In Tiananmen Square, a portrait of Mao Zedong faces off with a statue that student protestors dubbed ‘the Goddess of Democracy,’ Beijing, May 30, 1989. The sculpture was modeled after the Statue of Liberty in New York City. PHOTO: JEFF WIDENER/ASSOCIATED PRESS

The answer, tragically, was bloody suppression. Deng had thought he could manage the wild current of democratic excitement that his reforms had catalyzed, but surrendering to a more open political system was, finally, out of the question for him and other hard-liners. Even now, a quarter-century later, the party does not permit public discussion of the brutal crackdown that ended China’s epic moment of democratic aspiration. Liberalizing impulses were quickly diverted into politically safer channels, as Deng and his heirs focused on opening markets and launching a period of astounding economic growth.

‘For Xi Jinping, the imperative to avoid another 1989 is fundamental.’

For Xi Jinping, who assumed office in 2012, the imperative to avoid another 1989 is fundamental.

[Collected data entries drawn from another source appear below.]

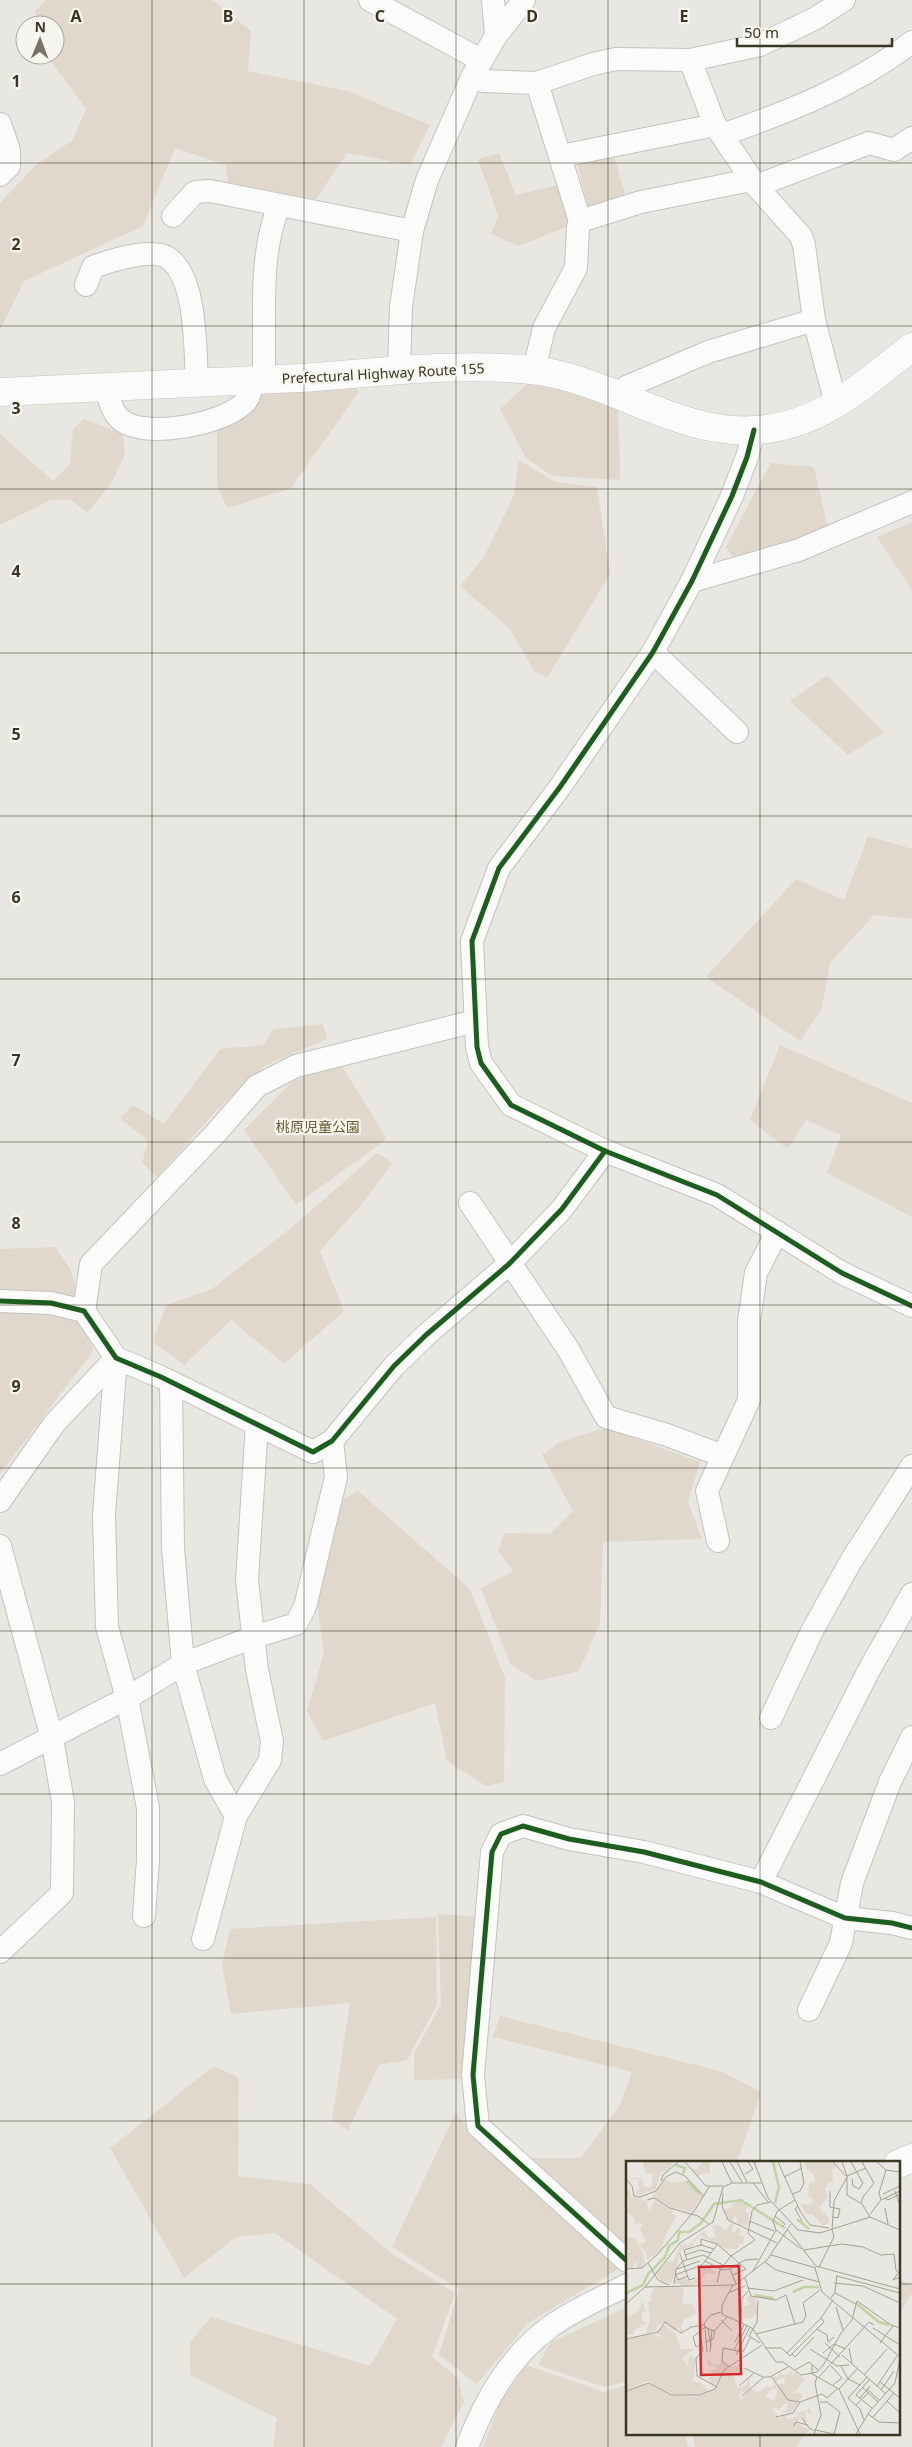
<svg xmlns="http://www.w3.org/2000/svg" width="912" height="2447" font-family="'Noto Sans','Noto Sans JP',sans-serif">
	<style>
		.green { fill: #e0d8cc }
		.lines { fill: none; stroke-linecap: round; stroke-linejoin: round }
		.minor-casing { stroke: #c3c3be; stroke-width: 24 }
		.tertiary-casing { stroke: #c3c3be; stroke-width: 29 }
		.secondary-casing { stroke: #c3c2bd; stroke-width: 29 }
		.minor { stroke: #fcfbfb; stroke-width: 22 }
		.tertiary { stroke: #fcfbfb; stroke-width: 28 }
		.secondary { stroke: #fcfbfb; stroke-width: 28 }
		.cycleway-casing { stroke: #f6f5f0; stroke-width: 8 }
		.cycleway { stroke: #1b5e20; stroke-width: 5 }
		.grid { fill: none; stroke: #383822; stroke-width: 1; stroke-opacity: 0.55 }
		.labels { text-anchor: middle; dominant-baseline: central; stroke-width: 4.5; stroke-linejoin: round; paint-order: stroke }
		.street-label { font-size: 14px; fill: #383822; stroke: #f6f5f0 }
		.park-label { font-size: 14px; fill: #6c582f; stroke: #f6f5f0 }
		.inset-river { fill: none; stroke: #c0d3a5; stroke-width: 2.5 }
		.inset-road { fill: none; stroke: #a2a195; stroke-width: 1 }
		.view { fill: #d62828; fill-opacity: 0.15; stroke: #d62828; stroke-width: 2.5 }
		.inset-edge { fill: none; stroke: #383822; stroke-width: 2.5 }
		.grid-label { font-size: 16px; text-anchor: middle; font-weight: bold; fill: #383822; stroke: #f6f5f0; stroke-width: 4.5; stroke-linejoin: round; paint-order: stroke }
	</style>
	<rect width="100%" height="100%" fill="#e8e7e2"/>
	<g class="green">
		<path d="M46,0H213L251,31L248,71L348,91L430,125L410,165L347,153L316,199L228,183L226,165L175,148L143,226L24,281L0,330V203L37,164L73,140L86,109L46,55H55V25H37L35,11Z"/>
		<path d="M499,153L516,195L562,184L569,213L568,226L519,246L491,234L498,216L478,159Z"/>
		<path d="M613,153L627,201L589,211L576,159Z"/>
		<path d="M527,384L547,386L618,408L620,480L552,476L526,458L500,409Z"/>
		<path d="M352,385L359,392L290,489L227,508L217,486V432L267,391Z"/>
		<path d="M84,419L123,434L125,454L111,484L87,513L72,500H51L0,525V434L53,481L70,464L73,429Z"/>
		<path d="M519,460L555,482L597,487L610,574L547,678L534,671L510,629L460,586L484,557L514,495Z"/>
		<path d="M771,463L814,467L828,529L734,559L726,547Z"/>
		<path d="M912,522V590L877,537Z"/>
		<path d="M827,675L884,732L848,755L790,701Z"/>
		<path d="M868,836L912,849V919L874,915L830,963L822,1008L800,1041L706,977L796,879L844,900Z"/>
		<path d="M323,1024L327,1039L264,1066L216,1111L157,1177L142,1163L148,1141L120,1118L133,1105L164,1124L220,1049L263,1045L274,1029Z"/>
		<path d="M780,1045L912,1103V1217L827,1173L841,1135L806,1120L788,1149L750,1120Z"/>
		<path d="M340,1063L385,1136V1140L296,1205L244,1130L293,1081Z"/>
		<path d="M377,1153L393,1163L361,1205L320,1251L344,1311L284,1364L231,1320L184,1365L153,1342L166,1305L212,1289L297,1223Z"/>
		<path d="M55,1247L71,1270L93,1351L0,1474V1249Z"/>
		<path d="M606,1428L700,1462L688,1502L702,1539L603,1542L600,1623L579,1671L537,1681L510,1664L481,1588L513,1571L498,1551L504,1533L550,1534L573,1511L542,1455L561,1441Z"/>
		<path d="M358,1491L470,1589L505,1678L504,1782L486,1786L447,1761L435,1703L323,1741L307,1711L324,1653L317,1603L339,1502Z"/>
		<path d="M438,1914L482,1917L467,2079L414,2080V2054L441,2004Z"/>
		<path d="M436,1917L437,2005L407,2060L379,2065L348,2130L332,2120L350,2003L231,2014L222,1965L230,1929Z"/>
		<path d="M500,2016L720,2071L761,2092L737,2162H627V2246L530,2158H581L620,2105L632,2072L493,2037Z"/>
		<path d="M214,2066L239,2078L238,2176L310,2184L390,2252L455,2293L432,2357L458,2378L464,2402L441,2447H273L277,2418L190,2375V2343L211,2317L370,2366L397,2319L275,2233L236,2237L184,2278L110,2148Z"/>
		<path d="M455,2114L620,2268L528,2323L477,2384L439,2355L459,2289L392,2247Z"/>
		<path d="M898,2277L912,2286V2293L898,2315Z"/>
		<path d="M627,2307V2381L605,2387L538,2365L551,2342Z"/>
		<path d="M526,2365L604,2392L627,2385V2433H685L688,2447H483L501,2401Z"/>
		<path d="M692,2433H804L797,2447H695Z"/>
	</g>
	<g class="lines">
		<defs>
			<g id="minor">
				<path d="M370,0L481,60"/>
				<path d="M493,0L496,36"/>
				<path d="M690,60L760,45L816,18L844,0"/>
				<path d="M472,77L484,81L537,83L593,64L616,59L690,60L715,125L756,186L801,236L804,245L814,320L836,404"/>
				<path d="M0,124L9,150V166L0,175"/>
				<path d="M722,135C788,112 855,86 912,42"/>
				<path d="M561,156L715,125"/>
				<path d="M756,186L869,143L894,150L912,138"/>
				<path d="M173,216L195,192L210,191L412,231"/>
				<path d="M580,221L641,202L751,180"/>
				<path d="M86,285L93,267C109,261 153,247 168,258C197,277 195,350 197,382"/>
				<path d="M399,369L401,307L412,231L427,180L472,77L496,36L524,0"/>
				<path d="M534,370L544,328L576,268L578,227L580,221L537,83"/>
				<path d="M265,379L264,366C265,315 259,253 279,206"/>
				<path d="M106,386C108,397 111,410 119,418C141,441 227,424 246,401C251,395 251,388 252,380"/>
				<path d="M620,396L626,387L708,352L814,320"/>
				<path d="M754,430L747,457L732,496L692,581L653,652L560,787L499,868L472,941L477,1047L481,1063L511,1105L605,1151L717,1195L842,1273L912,1306"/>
				<path d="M692,581L799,550L912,502"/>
				<path d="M653,652L737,732"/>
				<path d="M470,1203L568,1349L606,1417L667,1435L723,1456"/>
				<path d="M0,1301L51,1303L84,1311L116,1358L161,1377L313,1452L332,1441L394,1366L426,1335L509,1264L562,1209L605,1151"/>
				<path d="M84,1311L91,1264L215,1134L257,1086L296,1066L475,1021"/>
				<path d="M116,1358L104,1515L107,1627L127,1698L148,1808V1860L144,1916"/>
				<path d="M171,1382L173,1548L183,1664L215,1779L236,1816"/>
				<path d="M0,1501L54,1424L116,1358"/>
				<path d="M718,1541L707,1491L749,1400V1321L756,1273L777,1232"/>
				<path d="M0,1546L52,1738L63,1802L62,1893L0,1952"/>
				<path d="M771,1718L812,1631L851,1561L912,1466"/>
				<path d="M0,1764L127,1698L183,1664L254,1637L296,1624L305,1607L336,1477L332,1441"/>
				<path d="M761,1882L869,1670L912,1594"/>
				<path d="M203,1939L236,1816L270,1760L272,1741L257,1670L247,1580L257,1424"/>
				<path d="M809,2010L841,1943L852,1883L890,1782L912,1737"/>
				<path d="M627,2261L478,2126L473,2075L492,1852L501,1834L523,1826L569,1839L644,1852L761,1882L845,1918L892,1923L912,1928"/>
				<path d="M467,2447C485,2400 509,2357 550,2327C573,2310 602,2298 627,2285"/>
			</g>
			<path id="tertiary" d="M898,2164L912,2158"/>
			<path id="secondary" d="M0,392C100,387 200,383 299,378C377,373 454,362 532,370C608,378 678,436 756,430C822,426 862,385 912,347"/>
		</defs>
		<use href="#minor" class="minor-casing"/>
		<use href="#tertiary" class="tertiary-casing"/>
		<use href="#secondary" class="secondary-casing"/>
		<use href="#minor" class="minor"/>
		<use href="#tertiary" class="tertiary"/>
		<use href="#secondary" class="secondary"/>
		<defs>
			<g id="cycleway">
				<path d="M754,430L747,457L732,496L692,581L653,652L560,787L499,868L472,941L477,1047L481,1063L511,1105L605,1151L717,1195L842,1273L912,1306"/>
				<path d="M0,1301L51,1303L84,1311L116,1358L161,1377L313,1452L332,1441L394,1366L426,1335L509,1264L562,1209L605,1151"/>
				<path d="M627,2261L478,2126L473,2075L492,1852L501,1834L523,1826L569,1839L644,1852L761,1882L845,1918L892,1923L912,1928"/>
			</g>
		</defs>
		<use href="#cycleway" class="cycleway-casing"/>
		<use href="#cycleway" class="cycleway"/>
	</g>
	<path class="grid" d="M152,0V2447M304,0V2447M456,0V2447M608,0V2447M760,0V2162M0,163H912M0,326H912M0,489H912M0,653H912M0,816H912M0,979H912M0,1142H912M0,1305H912M0,1468H912M0,1631H912M0,1794H912M0,1958H912M0,2121H912M0,2284H627M898,2284H912M760,2433V2447"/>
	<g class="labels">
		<g class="street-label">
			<text transform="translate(383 373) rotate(-3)">Prefectural Highway Route 155</text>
		</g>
		<g class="park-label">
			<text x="318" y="1126">桃原児童公園</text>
		</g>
	</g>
	<g transform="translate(626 2161)">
		<rect width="274" height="274" fill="#e8e7e2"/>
		<path d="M17,1H48L41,10L35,11L30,28L13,34L9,31L13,28L12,18H1L11,16L18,21L17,26H25L27,13L19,12ZM76,1H84V13L76,12L72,16L65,8L72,7ZM178,1H205L210,5L206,9L207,23L203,21L199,28L202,36L193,46L203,58V62L197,65L186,53L181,54L174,43L185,44L187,39L182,34L183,23L189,20L188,13L182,10ZM39,18L46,22L62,20L77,35L66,51L45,46L26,36ZM5,28V35L20,40L23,50L29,40L48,49L45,52L51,55L40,72L36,88L21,99L20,91L13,84L20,80L14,68L17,62L8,63L9,58L1,50L3,43L0,31ZM115,39L124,44L119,50L123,54V65L112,63L110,54L106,60L102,59L99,51V48L106,47V43ZM106,61L109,62L105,71L109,72L111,67L115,69L113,74L117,76L119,70L117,84L114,82L111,88H100L74,74L66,85L55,89L46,122L34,119L30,112L41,100L47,101L55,83L62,84L78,69L82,76L90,77L87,65L93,64L99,70ZM4,76L10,79L17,91L19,103L15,107H11V102H8L7,108H1L0,94L5,90L0,88V77ZM79,103L91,113L81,112L73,122L61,126L49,122L48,119L59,117L66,121L76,112L75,106ZM39,125L58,127L56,142L67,144L70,152L58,159L55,166L58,169L54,171L53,166L48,170L37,161L30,166L32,169L19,173L24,160L22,141L25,140V133L28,127ZM123,134L129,136L132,151L124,158L116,156L118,145L124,143L120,137ZM16,140L20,150L16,152V159L22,162L8,169L7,174L1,173V157L13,149ZM37,163L50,173L55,188H69L56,197L62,206L63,195L70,197L67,221H74L82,230L69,234L44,233L22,220L0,229V179L14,175L29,173L31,176L37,175L31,173ZM84,197L85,202L92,205L95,199L102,206L85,228L87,224L82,218L87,213L83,209L92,208L87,204L83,206L80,201ZM113,203L115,206L108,214L110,224L113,227L121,224V217L124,222V227L117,232L115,230L113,237L116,239L124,228L133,231L142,224L144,227L148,225L147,220L152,227L144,229L140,236L148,240L152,227V223L160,222L158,216L149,221L147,215L151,216L154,212L159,214L166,210H168L165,215L170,212L179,218L168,232H175L176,235L166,251L156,252L162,247L161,240L153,249L145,246L154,258L158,254L162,258L172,255L170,252L181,250L183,245L185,254L180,250L181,262L174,257L166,271L172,263L184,269L179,273H9L0,269V231L14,224L27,223L42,234L70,236L88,229L99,209Z" fill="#e0d8cc"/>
		<path class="inset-river" d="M147,1L153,26L149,42M50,4L59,7L57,13M61,20L74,33M171,58L183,68M167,131L178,126H193M0,132L17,124L22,113L39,96L43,85L52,79L53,71H63L75,62L88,43L115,39L159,67M129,134L147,137M231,143L253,161L263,164"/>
		<path class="inset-road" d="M59,1L80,25H97M96,1L106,22M104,1L116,21M111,1L121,21M128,1L142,37L172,69L194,72L244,56L274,69M152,1L174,50L184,64L203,67M207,1L220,15M216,1L221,15V34L236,43L244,56M225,1L237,22M251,1L260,9L274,11M119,13L127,8L122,1M221,15L240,7M158,16L176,7M0,18L6,25L8,35L14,36L30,30L40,16L50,11L59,15L78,35M226,18L227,25L233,28L237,22M35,20L37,14L52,1M127,22L143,42M204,30V46L214,48L212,57L207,56M269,30L274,45M97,32L96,45L102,59L151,82M167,33L174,30L178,22L174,1M257,33L274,25M259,37L262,39L274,33M21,39L28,37L44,47L72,55L83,63M255,39L253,32L260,9M235,42L237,36L248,22L236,1M172,45L169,48L176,60M259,47L262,63M153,49L169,39M244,53L255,39L274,30M149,55L159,63L157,65M123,60L148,70M161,68L190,105L274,128M150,69L147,60L152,49M75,84V78L91,83L120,108L107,114M178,89L216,83L237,86L255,94L268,93L270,109L274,113M54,93L63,119L69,117M59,94L74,89L85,92M145,94L190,107M61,99L58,89L75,84L88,88M79,100L94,108M139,101L150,109L193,121M22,102L32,119L43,124M193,106L208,76L206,69L208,40L221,16M189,107L196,131L274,196M0,108L16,107L32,93L69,49L83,26M51,108L74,100M104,108L119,99L132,98M94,109L104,108L110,123M127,110L150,69L175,88M272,112L267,119L274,116M49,114L76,104L91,84M50,114L52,119L62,115M211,115L274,132M119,117L125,135L150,139L160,134L169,164M91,122L94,109L105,95L129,79L122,72L126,50L131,44L145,41M208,122L237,125L274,142M48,123L50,108L57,100L77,94L97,104M107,124L96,144V153L126,167L150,201H157L175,214L191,211L198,203L215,172L226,159L231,140L265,164L274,167M19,126L109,124L141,99L165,63M121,127L148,130L177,119M104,131L119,125M209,132L230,143M205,137L209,131L211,114M132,140L131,161L123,175L134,182M0,143L19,126L54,82L87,61L97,26L106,22H135M210,146L217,169M95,151L85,154L78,162L79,166L88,170L101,156M95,159L106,170M115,163L116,137L122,130M79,166L81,191M82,167L85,186M247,167L274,184M191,168L201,174L202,181L208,176M74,173L77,190L70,197L71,215L91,226M130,173L177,161L180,154L177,142L194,129M0,178L32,171L39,161L55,172L65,166L78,164M80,181L87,178L89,169M109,181L118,164M199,182L214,196M254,182L267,165M74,184L70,186L67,176L79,166M139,187H155L161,192L195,157L207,139M223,187L226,202M184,188L211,205L223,204M108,189L121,165M84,191L86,169M161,192L164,195L198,161L195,157M197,192L208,183L220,188M166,193L169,196L188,176M110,194L124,166M216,194L260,233M186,204V213L213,228L234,273M205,205L216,217L207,224M215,205L222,218L234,224M103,206L96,200L97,187L117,191L124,177M118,207L137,216M169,209L183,201L192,209M238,214L261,188M145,215L162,239L174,241L196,233L201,237L212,227M192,217L243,161L248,164M244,218L230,234L246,247M254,221L274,237M113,225L127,213M251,225L271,195M236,226L252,241M213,228L231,208M241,228L253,239M255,229L268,210M0,230L23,222L45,234H73L89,228L98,209L136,184M268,232L261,240L274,252M116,235L138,216H144L162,206M234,237L244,225M194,241H201L214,251L208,273M230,244L242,232M242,253L253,261L274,262M150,256L167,252L174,241M247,256L261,240M176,257L183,267L189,270M238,259L234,248L222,237L241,216M168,265L170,261L182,264M189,269L208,273M188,273L195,254L189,222L191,216M230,273L244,250L269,222L274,198"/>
		<path class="view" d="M113,105L115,213L75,214L73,106Z"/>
		<rect width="274" height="274" class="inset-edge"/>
	</g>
	<g class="grid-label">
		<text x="76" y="22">A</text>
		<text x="228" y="22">B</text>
		<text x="380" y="22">C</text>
		<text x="532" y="22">D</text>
		<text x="684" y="22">E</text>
		<text x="16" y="87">1</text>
		<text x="16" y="250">2</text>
		<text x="16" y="414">3</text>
		<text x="16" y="577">4</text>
		<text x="16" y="740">5</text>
		<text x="16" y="903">6</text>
		<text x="16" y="1066">7</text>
		<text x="16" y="1229">8</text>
		<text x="16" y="1392">9</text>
	</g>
	<g transform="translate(40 40) rotate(1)"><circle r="24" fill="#f6f5f0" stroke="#aaa99e"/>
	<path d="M0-4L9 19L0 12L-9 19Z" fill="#767565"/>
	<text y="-8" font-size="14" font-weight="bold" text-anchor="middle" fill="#383822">N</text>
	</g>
	<path d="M737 38v8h155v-8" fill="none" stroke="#383822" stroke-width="2.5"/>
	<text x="744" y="38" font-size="15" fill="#383822" stroke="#f6f5f0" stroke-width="4" paint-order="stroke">50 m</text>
</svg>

His “rejuvenation” has thus emphasized stronger leadership, tighter party discipline and heavier state controls. Having refined this one-party model of development “with Chinese characteristics,” he has made clear his impatience with sermonizing from abroad about democracy and universal rights. Many ordinary Chinese are, in fact, beguiled by the “China dream” that he has outlined and the promise of a wealthier, more dynamic and more powerful country, and he has allowed them to continue enjoying a degree of personal (if not political) discretion that their parents could hardly have imagined.

But just because prospects for another political revolution are difficult to see right now, we should not assume that China has reached an end point in its development. Though democracy has not been the dominant theme of the country’s recent evolution, it has been an abiding presence over the past century, and leaders of very different stripes have sought to use these democratic impulses.

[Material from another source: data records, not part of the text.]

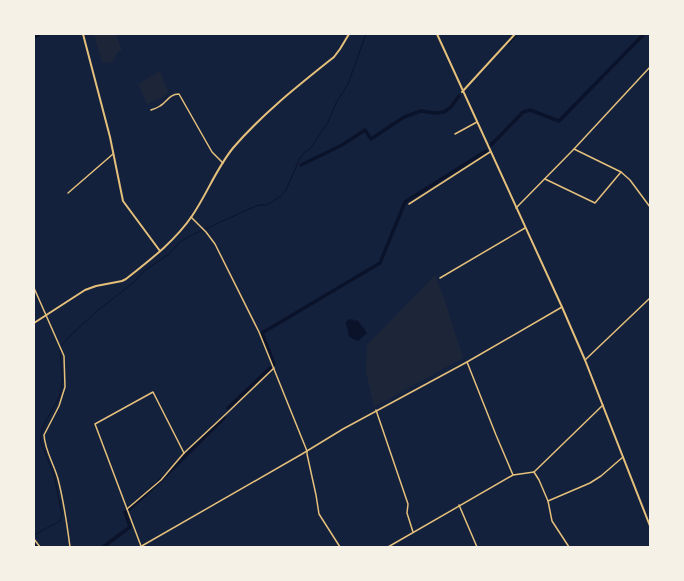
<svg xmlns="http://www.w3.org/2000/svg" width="684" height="581" font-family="Inter,sans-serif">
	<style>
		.green { fill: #1d2539 }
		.water { fill: #0b132b }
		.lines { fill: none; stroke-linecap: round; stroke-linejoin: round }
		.stream { stroke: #0b132b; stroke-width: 1 }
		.canal { stroke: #0b132b; stroke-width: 3.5 }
		.river { stroke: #0b132b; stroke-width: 5.5 }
		.minor { stroke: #e5c07b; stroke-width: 1.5 }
		.tertiary { stroke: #e5c07b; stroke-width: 1.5 }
		.secondary { stroke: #e5c07b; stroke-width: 2 }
	</style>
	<rect width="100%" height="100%" fill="#14213d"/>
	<g class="green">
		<polygon points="94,34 116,34 122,51 118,51 112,64 110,62 102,63"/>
		<polygon points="160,71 168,92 164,97 147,104 138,84"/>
		<polygon points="435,275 444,298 463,358 374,407 366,372 367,345"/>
	</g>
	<path class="water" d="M352 319 355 321 357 320C361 324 364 329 367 333L358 341C342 335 352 334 345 323L348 320Z"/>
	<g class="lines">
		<g class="stream">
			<polyline points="62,345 70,336 97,311 133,283 144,271 169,254 180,242 190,236 249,209 259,205 267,205 281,196 286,190 300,158 306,151 310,149 328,122 336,103 348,84 366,34"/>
			<path d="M34 535 60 521 62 515 54 475 41 443C38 426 55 410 60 394 64 380 61 365 60 350"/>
		</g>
		<g class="canal">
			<polyline points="508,43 516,34"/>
			<polyline points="490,146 523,112 530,110 559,121 644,34"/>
			<polyline points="301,165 342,145 365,130 371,139 404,117 421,111 434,113 444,112 451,107 459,96"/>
			<polyline points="274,364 262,333 380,263 405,202 486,151"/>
			<polyline points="228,408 270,368"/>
			<path d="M128 510C162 481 192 449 224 418"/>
			<polyline points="34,545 35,547"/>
			<polyline points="103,547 130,527 125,512"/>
		</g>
		<polyline class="river" points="34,36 38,34"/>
		<g class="minor">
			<path d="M151 110C154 109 157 108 160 106 167 102 169 94 179 94L212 152 223 163"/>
			<polyline points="455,134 477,122"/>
			<polyline points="574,149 621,172 630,180 650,207"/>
			<polyline points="545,179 595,203 621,172"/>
			<polyline points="68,193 113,154"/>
			<polyline points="409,204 490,152"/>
			<polyline points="516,208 574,149 650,67"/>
			<polyline points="191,217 206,232 215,244 259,332 307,451 307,454 316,495 319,514 340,547"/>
			<polyline points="440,278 525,228"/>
			<path d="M34 288 64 356 65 387 59 406 44 435C45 451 54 464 58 479 64 502 67 524 70 547"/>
			<polyline points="467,362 496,435 513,475"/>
			<polyline points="376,410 408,504 407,513 413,532"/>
			<polyline points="534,472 603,405"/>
			<polyline points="534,472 539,480 548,501 552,521 569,547"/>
			<polyline points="548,501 590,483 601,476 623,457"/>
			<polyline points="459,505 477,547"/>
			<polyline points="127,509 161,480 184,453 227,413 274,368"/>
			<polyline points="141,546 95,424 153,392 184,453"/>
			<polyline points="388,547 513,475 534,472"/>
		</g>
		<g class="tertiary">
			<polyline points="585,360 650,298"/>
			<polyline points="34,539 40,547"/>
			<polyline points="140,547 302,454 343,429 467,362 562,307"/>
		</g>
		<g class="secondary">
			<polyline points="83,34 110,137 123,201 160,251"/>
			<polyline points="437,34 562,307 585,360 650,526"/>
			<polyline points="462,92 515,34"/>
			<path d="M34 323 85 290 96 286 122 281 126 279C150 260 175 241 192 216 207 194 216 169 233 148 263 113 299 85 334 57L340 49 349 34"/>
		</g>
	</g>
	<rect width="684" height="581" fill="none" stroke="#f6f1e7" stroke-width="70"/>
</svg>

The challenge ahead for Beijing is perhaps best seen as avoiding the violent lurches from one extreme to another that have marked its past. As Sun Yat-sen recognized a century ago, the key is to find a flexible way forward, a phased mix of centralized control and democracy that fits the country’s ever-changing circumstances.

Those of us who spent time in China under Mao remember only too well how absolute and irreversible his revolution then seemed. But, of course, it was neither. The present period of reaction under Mr. Xi is no more likely to be a final historical resting place.

No nation—and especially one as proud, prone to xenophobia and fixated on avoiding loss of face as China—takes well to being scolded by an imperious adversary. Paradoxically, with the new U.S. president seemingly disinclined to exert public pressure on Beijing about democracy and the rule of law, the Chinese themselves may be better able to find their own voice on these issues.

Whatever happens in Florida next week, there is no reason to despair of the possibility of a more democratic China, and even of better relations with the U.S., in the decades ahead. Like recessive genes that can skip a generation before expressing themselves again, China’s liberal traits are sure to well up before too long, just as they have so insistently done throughout its modern history.

Mr. Schell is the Arthur Ross Director of the Center on U.S.-China Relations at the Asia Society and the co-author, with John Delury, of “Wealth and Power: China’s Long March to the Twenty-First Century.”